Motoring

The Road to Progress

by BTM

Sat, 06 August 2022

The Road to Progress

From the days of the earliest rickshaws in the late 19th century to becoming the world’s fourth-largest automobile industry in the present day, India’s history with vehicles is fascinating. Motoring correspondent Kristian Harrison looks further at how India is modernising its road network and the logistical problems it may face in the future.

India has a sprawling area of 3.287 million km² and the second-largest road network in the world after the United States, with more than 6.5 million km of roads, but the comparative quality of said roads is essentially chalk and cheese.

Only slightly more than half of these roads are surfaced, and despite major efforts to modernise the country’s road structure, the network remains badly underdeveloped considering 71 percent of Indian freight and 85 percent of passenger traffic is via road.

One of the main issues is that more than 60 percent of these roads are rural while national highways, the arterial roads connecting state capitals, ports and rail junctions, account for a measly 1.5 percent of the total.

Considering the national highways carry 40 percent of freight and passengers (indeed, the Indian government calls these roads the ‘economic backbone of the country’), it is clear there was a huge discrepancy which needed addressing.

So, what can be done? Well, the government decided the answer was ‘something major’. Major as in, the single largest outlay for a government road construction scheme ever. At least they were decisive!

The Bharatmala Pariyojana, as the project is called, is an investment for 83,677km of new highways at a cost of INR10.63 lakh crore (BD52.8 billion). The benefits of this project will be unparalleled, connecting the country in ways which could only have been dreamed about.

Firstly, Phase I of the project will raise the national highway connection to a total of 550 districts out of India’s 718 districts, up from 300 previously. Each highway has a minimum of four lanes and it is hoped that total national freight load will double to 80 percent upon completion, which is scheduled for 2024.

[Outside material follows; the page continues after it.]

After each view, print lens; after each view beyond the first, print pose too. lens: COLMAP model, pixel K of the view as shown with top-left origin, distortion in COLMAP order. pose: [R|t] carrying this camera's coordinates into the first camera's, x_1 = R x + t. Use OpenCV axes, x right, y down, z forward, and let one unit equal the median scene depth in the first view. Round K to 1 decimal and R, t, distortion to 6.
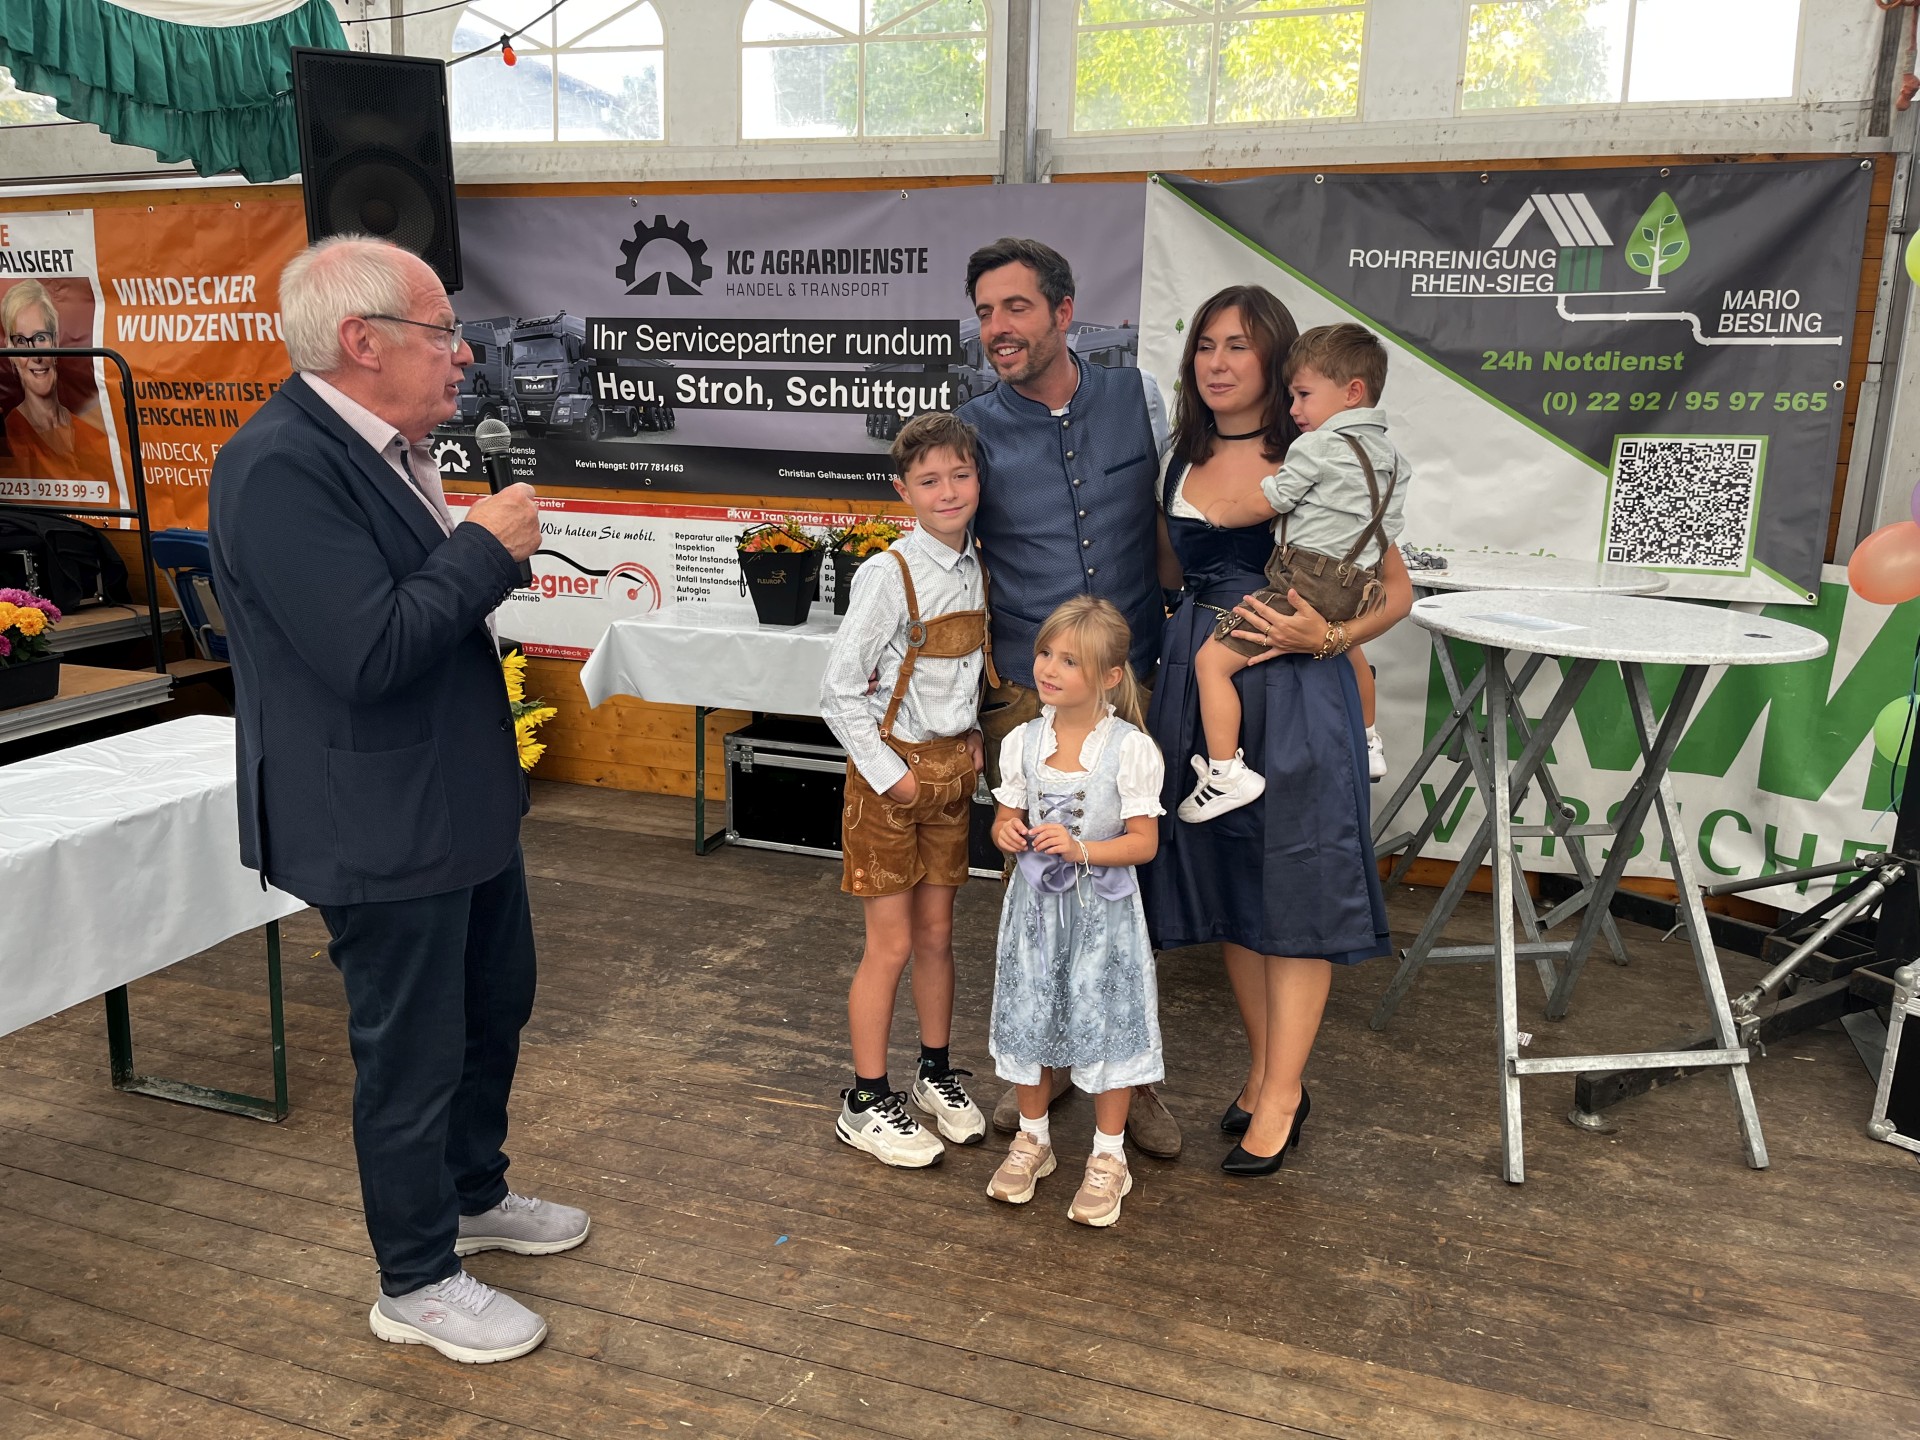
lens RADIAL K [[1456.1, 0, 953.3], [0, 1456.1, 735.4], [0, 0, 1]] dist [0.062764, -0.093080]
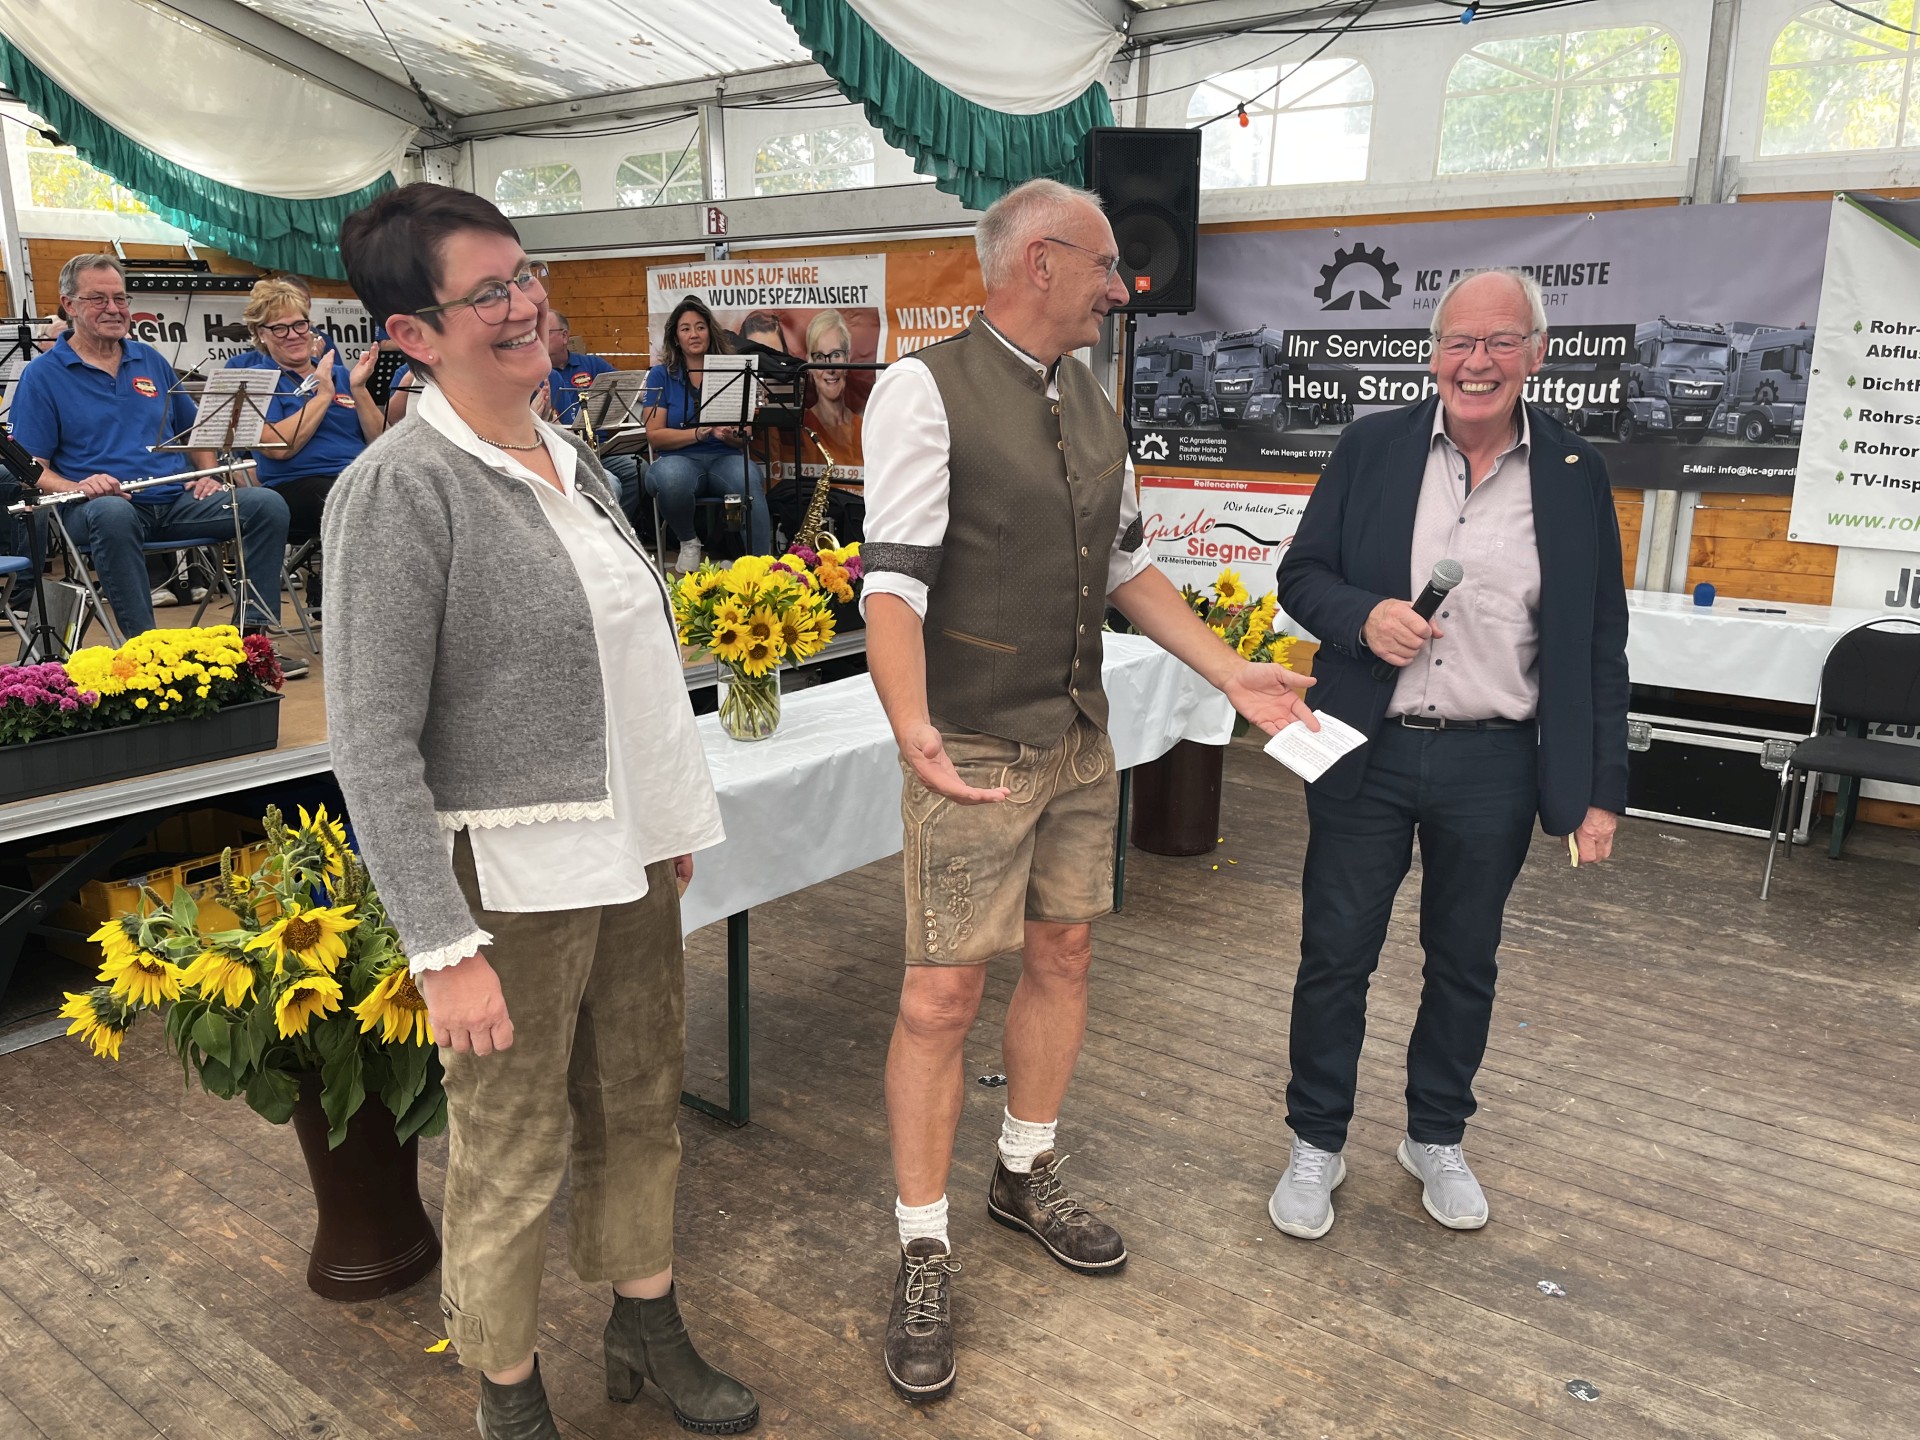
lens RADIAL K [[1456.1, 0, 953.3], [0, 1456.1, 735.4], [0, 0, 1]] dist [0.062764, -0.093080]
pose [[0.948455, 0.066462, -0.309864, -0.119311], [-0.067076, 0.997710, 0.008685, 0.059214], [0.309732, 0.012547, 0.950741, -0.242438]]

This all seems great and modern, but India shortly faces another major problem. With the world shifting to greener energy and fuels, with substantial international pressure from major conglomerates and governments to cut carbon emissions, India finds itself on the back foot.

Unfortunately, in a sort of self-serving vicious circle, massive highway construction promotes a more integrated national economy and a huge increase in road traffic whereas before it was often trains that were used for cross-country travel, if people even bothered at all.

This in turn has spurred further rapid growth in the country’s oil consumption, especially transport fuels such as gasoline and diesel. It has grown at an average annual rate of eight percent over the last three years, hitting 5.15m barrels per day in 2022.

The country is currently the world’s third-largest oil consumer behind the United States and China. Given how few motor vehicles the country currently has per head of population, and how underdeveloped the road network remains despite the Bharatmala project, there is enormous potential for growth in oil consumption over the next 10-15 years, as much as double the current use if the gravest predictions are to be believed.

In the meantime, the Western world is shifting to electrical vehicles and synthetic biofuels. However, the costs of these remain high for the vast majority of India’s population. Not to mention that India is only just connecting the country by road on a major scale, never mind implementing frequent charging stations along these highways and having enough consistent and reliable power in more rural areas to make them usable.

While India continues lay down roads to drive the country towards the future, it already finds itself at a crossroad.